- EXERCISE DETAILS -
Enter the listing lines into a Markdown table with the columns Row and Entry. Begin at the line that has "scientific name: Cteisella guttigera", stop after the line that has "scientific name: Stenolophus dissimilis", and leave out blank lines and pictures.

- SUPPLIED INFORMATION -
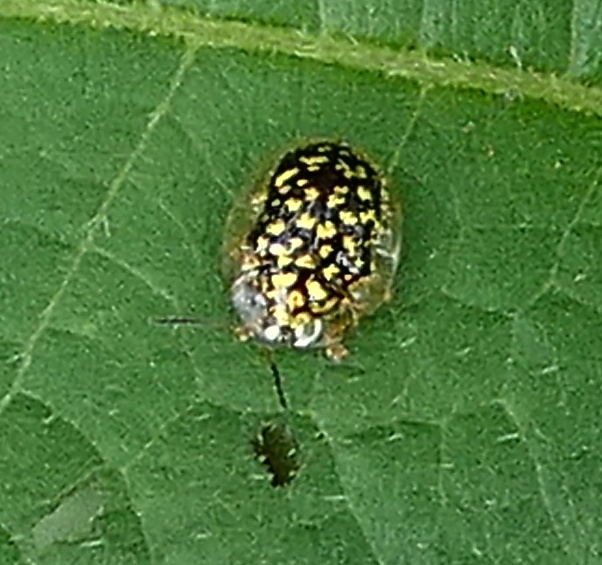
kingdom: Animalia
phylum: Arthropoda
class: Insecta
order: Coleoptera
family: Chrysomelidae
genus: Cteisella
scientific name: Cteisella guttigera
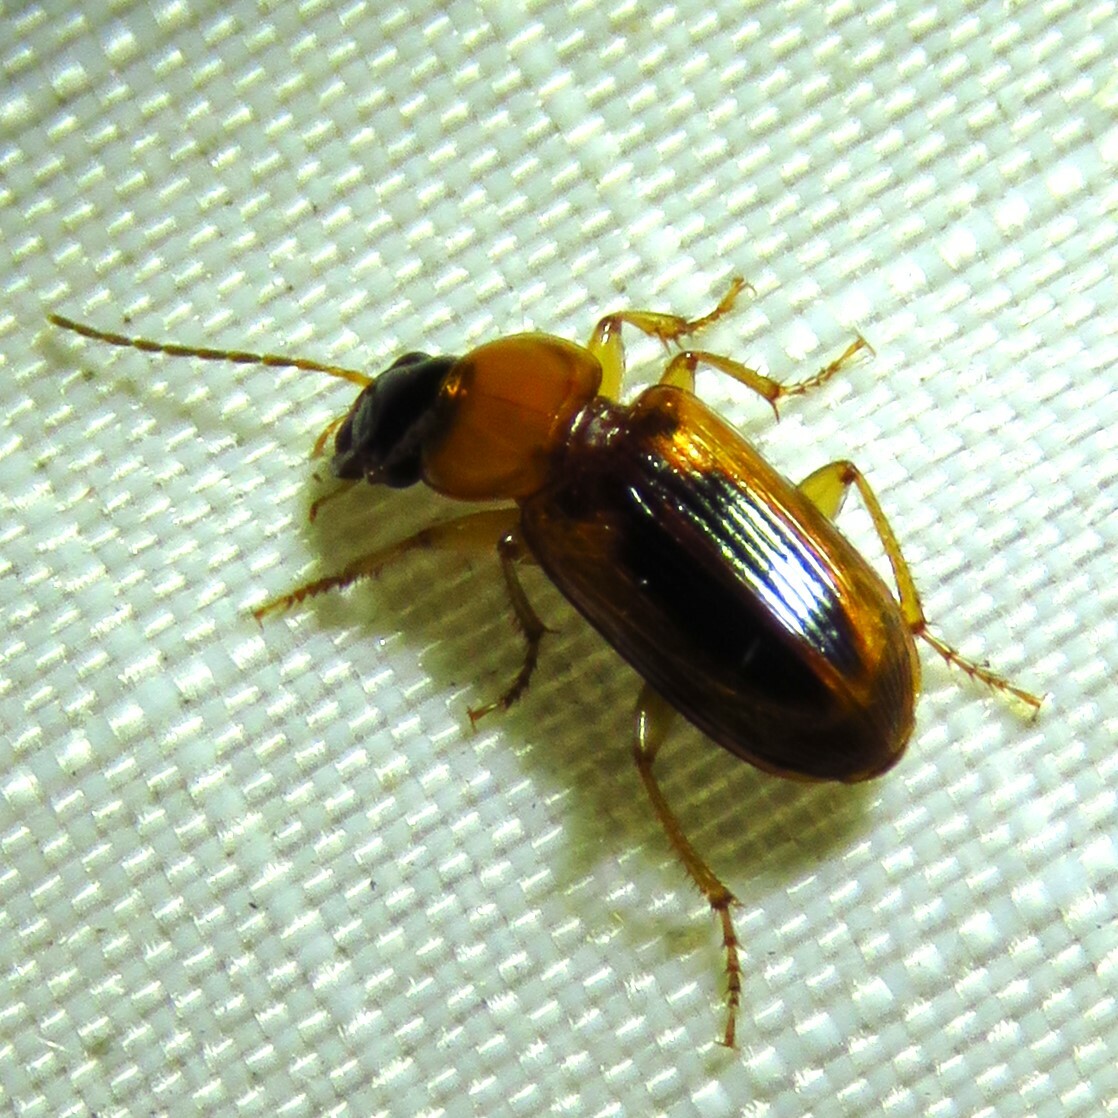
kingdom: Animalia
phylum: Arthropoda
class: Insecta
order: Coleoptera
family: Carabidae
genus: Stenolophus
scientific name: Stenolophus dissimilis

--

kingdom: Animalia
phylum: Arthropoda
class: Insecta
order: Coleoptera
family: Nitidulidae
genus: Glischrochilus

- RESULT -
| Row | Entry |
|---|---|
| 1 | scientific name: Cteisella guttigera |
| 2 | kingdom: Animalia |
| 3 | phylum: Arthropoda |
| 4 | class: Insecta |
| 5 | order: Coleoptera |
| 6 | family: Carabidae |
| 7 | genus: Stenolophus |
| 8 | scientific name: Stenolophus dissimilis |